**Goal of the exercise**
Exactly the lines from the one containing "For every layout" through the end of the records must be reproduced; leave out all pictures.

═══ Given records ═══

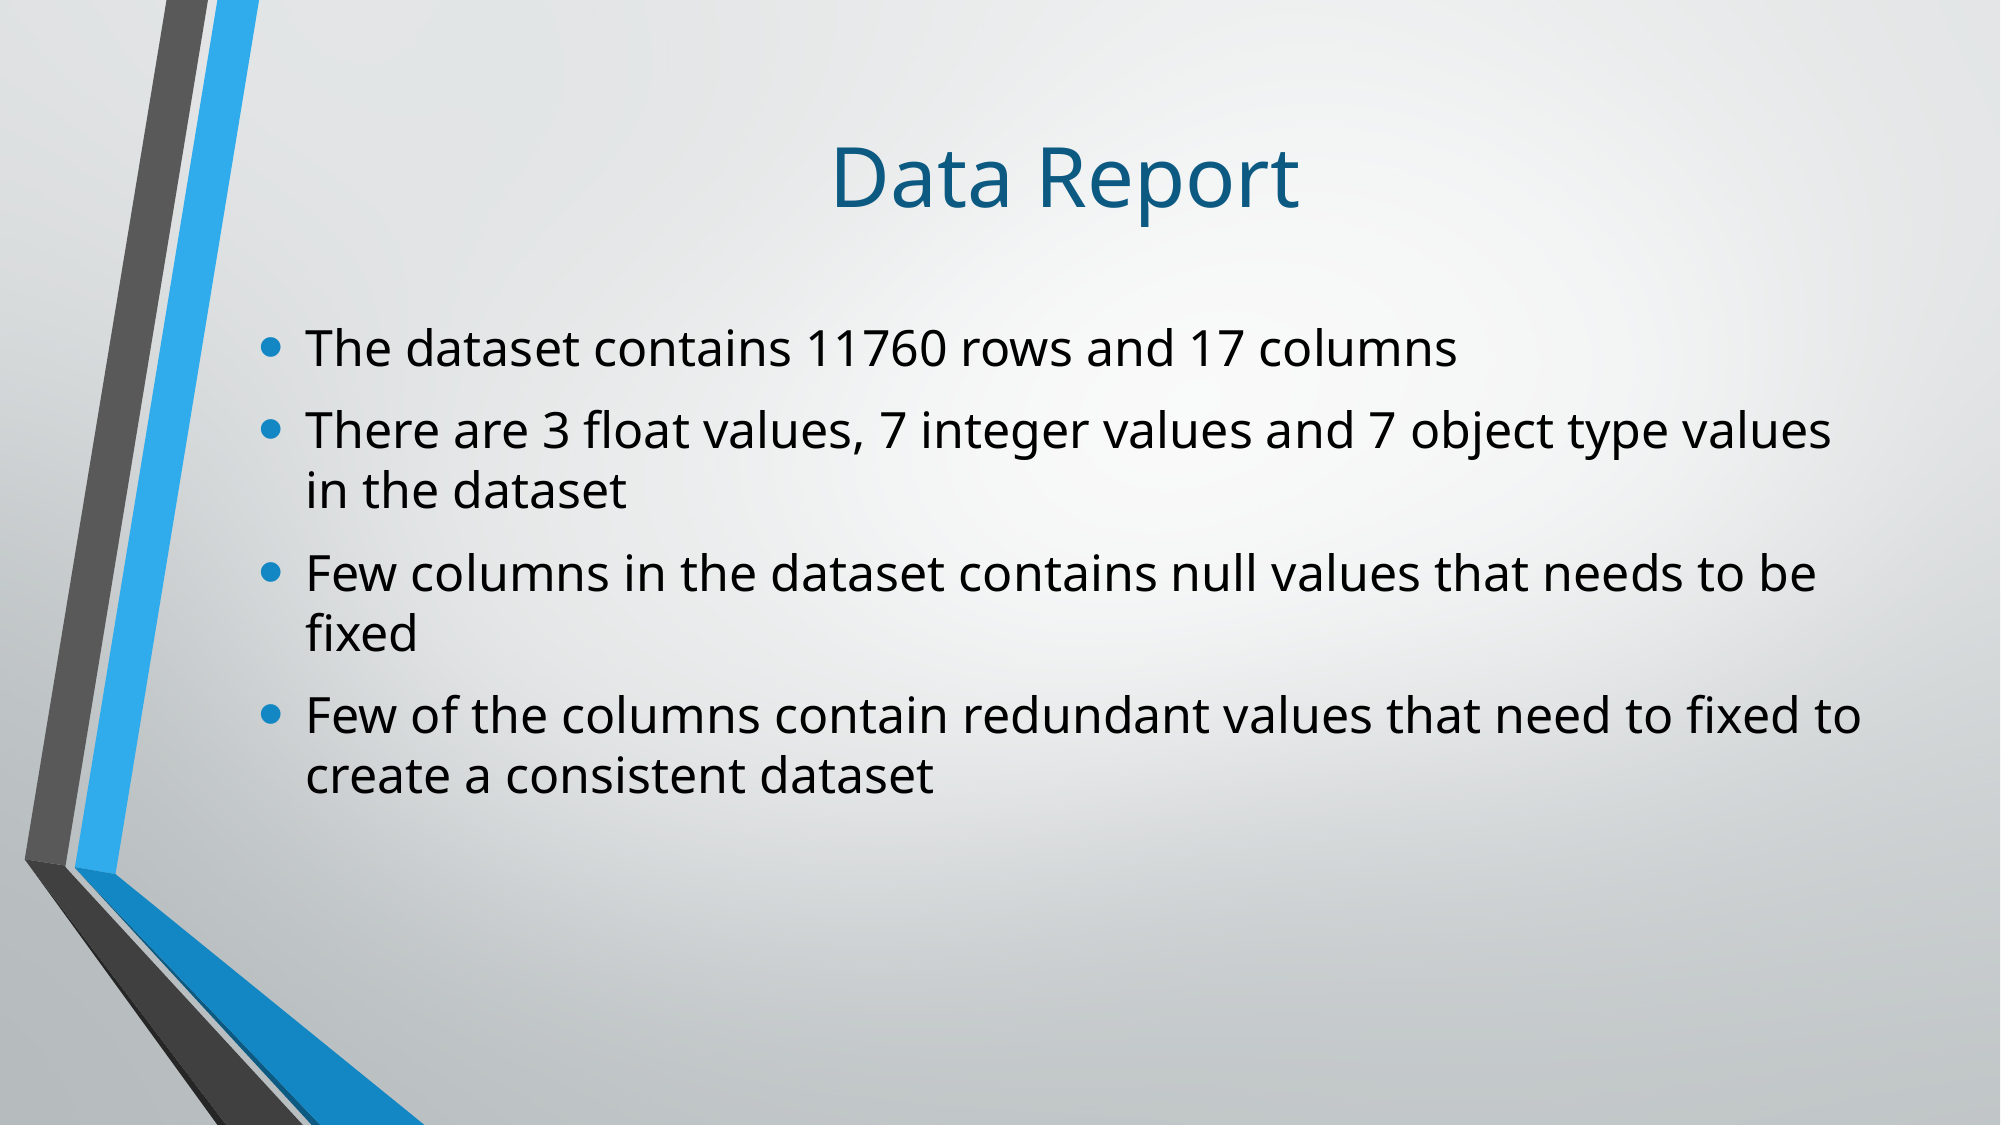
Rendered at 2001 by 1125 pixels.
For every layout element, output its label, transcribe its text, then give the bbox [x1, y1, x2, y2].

title Data Report [243, 112, 1887, 236]
list The dataset contains 11760 rows and 17 columns There are 3 float values, 7 integer values and 7 object type values in the dataset Few columns in the dataset contains null values that needs to be fixed Few of the columns contain redundant values that need to fixed to create a consistent dataset [243, 252, 1887, 950]
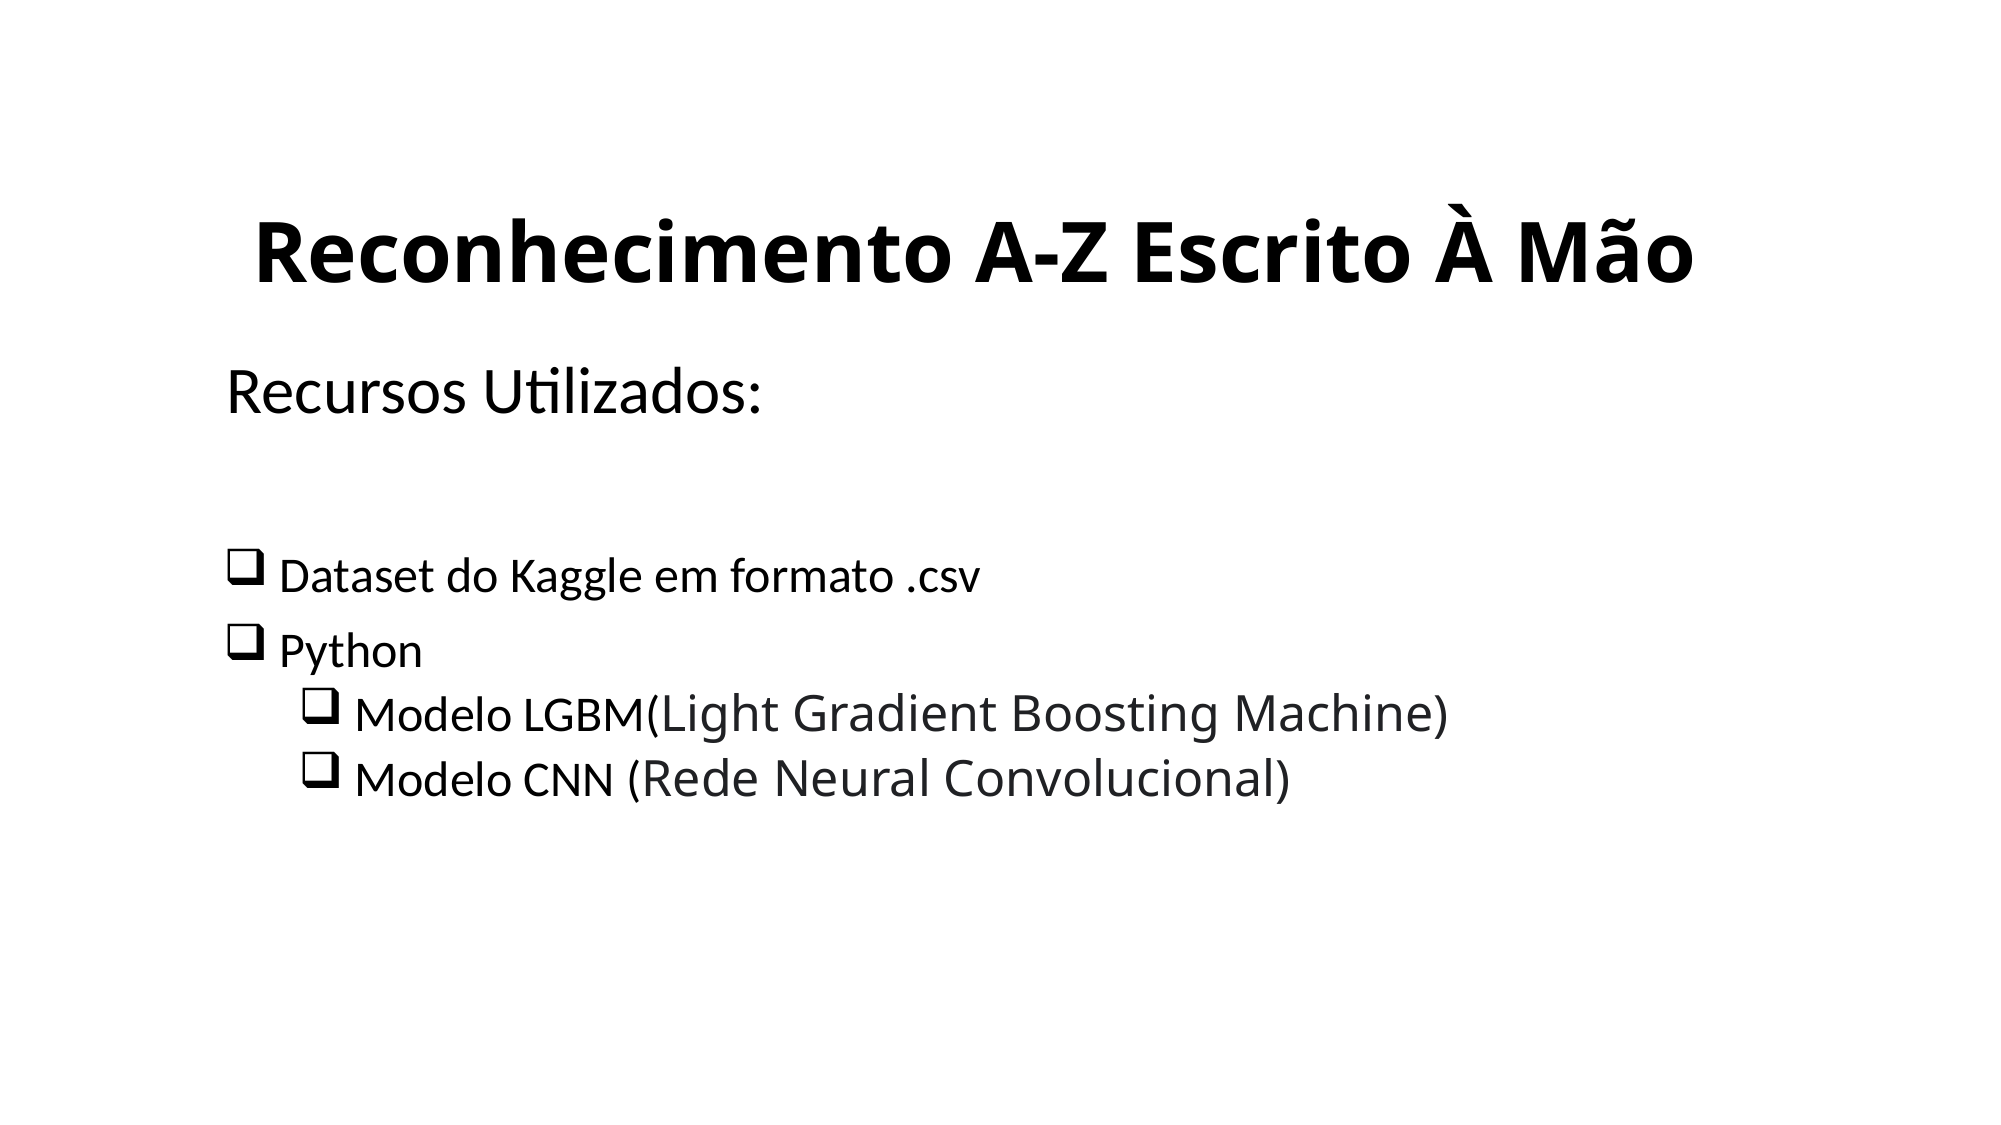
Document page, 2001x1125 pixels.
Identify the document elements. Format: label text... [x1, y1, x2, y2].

text_box Recursos Utilizados: [211, 339, 780, 542]
title Reconhecimento A-Z Escrito À Mão [224, 113, 1725, 308]
text_box Dataset do Kaggle em formato .csv Python Modelo LGBM(Light Gradient Boosting Machine) Modelo CNN (Rede Neural Convolucional) [208, 542, 1934, 815]
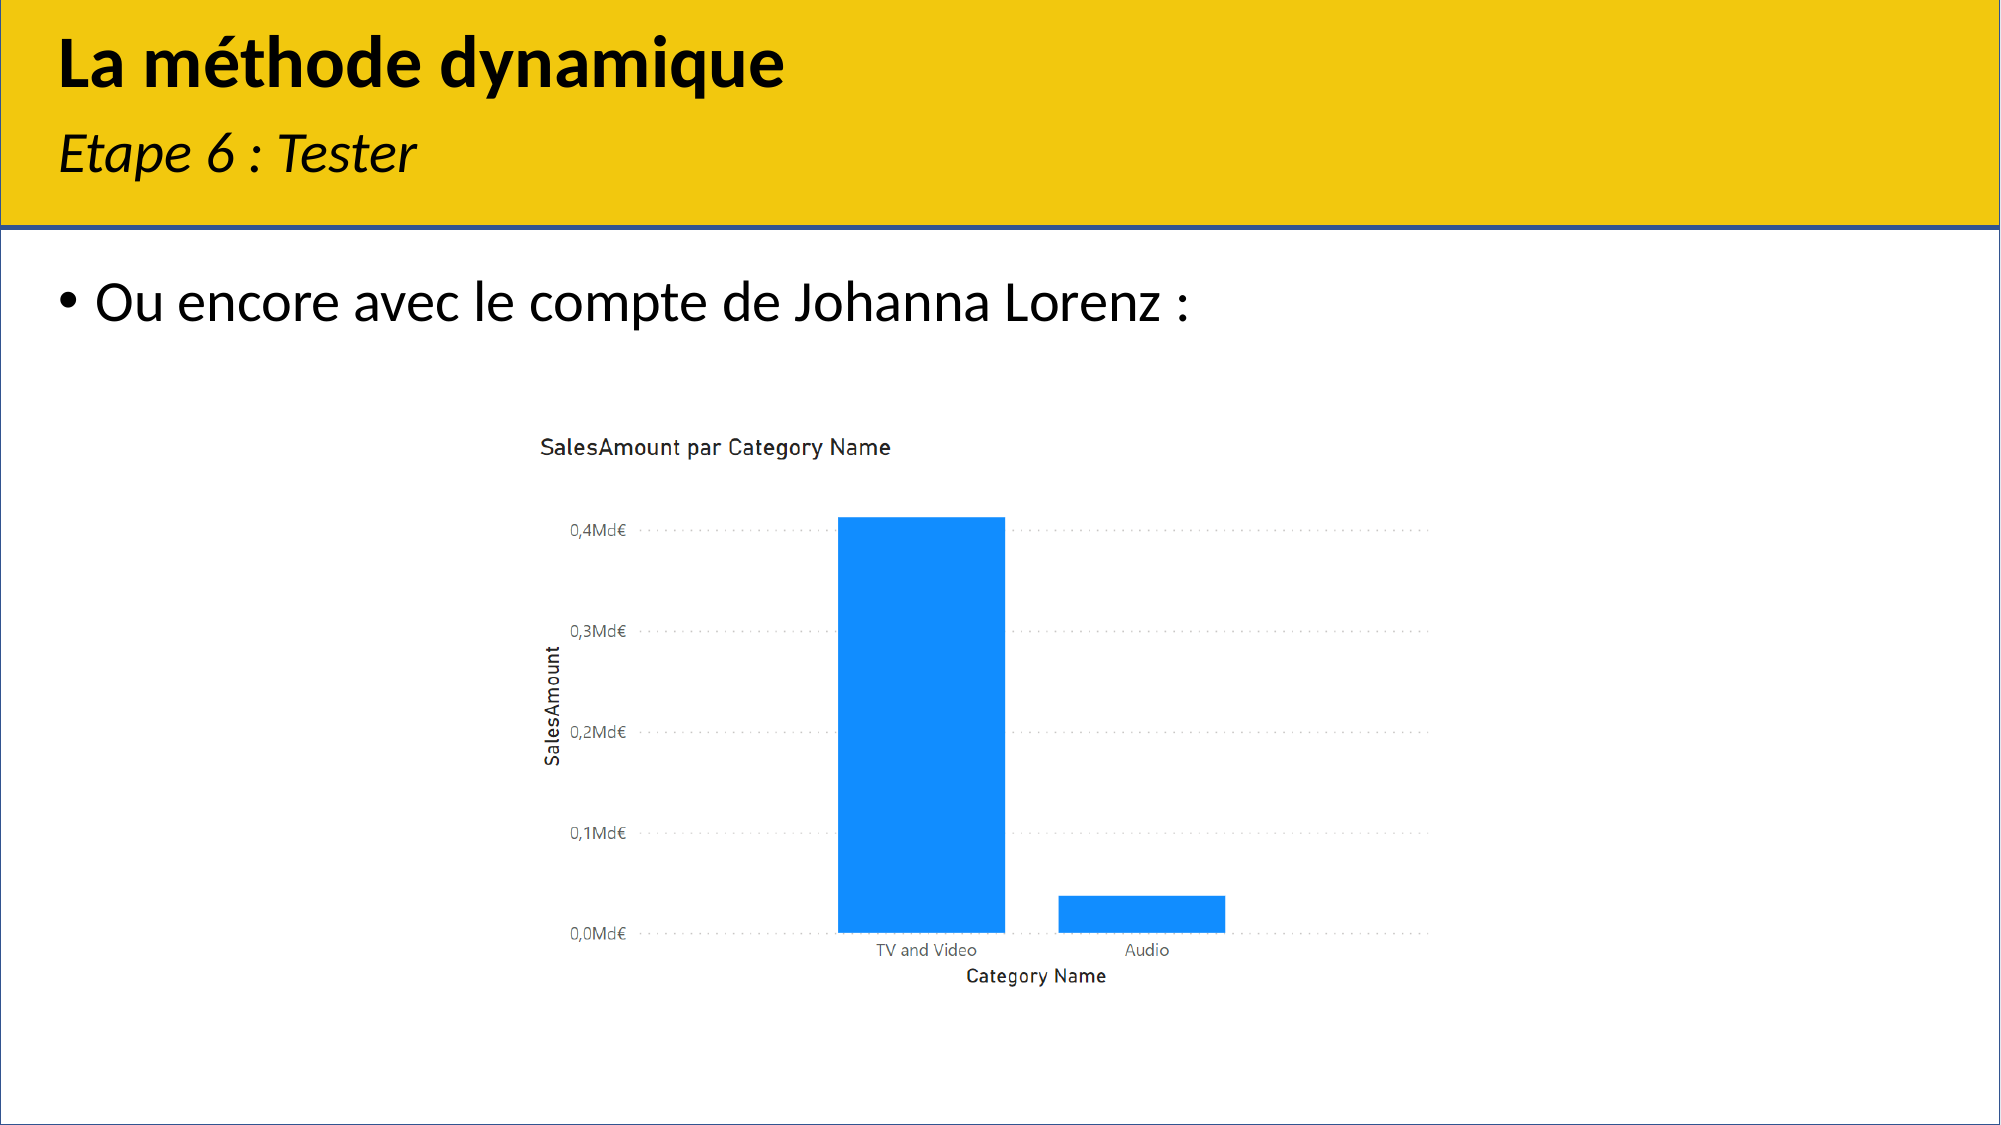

═══

**Result**
For every layout element, output its label, transcribe its text, then give the bbox [x1, y1, x2, y2].

title Data Report [243, 112, 1887, 236]
list The dataset contains 11760 rows and 17 columns There are 3 float values, 7 integer values and 7 object type values in the dataset Few columns in the dataset contains null values that needs to be fixed Few of the columns contain redundant values that need to fixed to create a consistent dataset [243, 252, 1887, 950]
Document page, 2001x1125 pixels.
Identify the document elements. Format: label text... [x1, y1, x2, y2].

text_box Recursos Utilizados: [211, 339, 780, 542]
title Reconhecimento A-Z Escrito À Mão [224, 113, 1725, 308]
text_box Dataset do Kaggle em formato .csv Python Modelo LGBM(Light Gradient Boosting Machine) Modelo CNN (Rede Neural Convolucional) [208, 542, 1934, 815]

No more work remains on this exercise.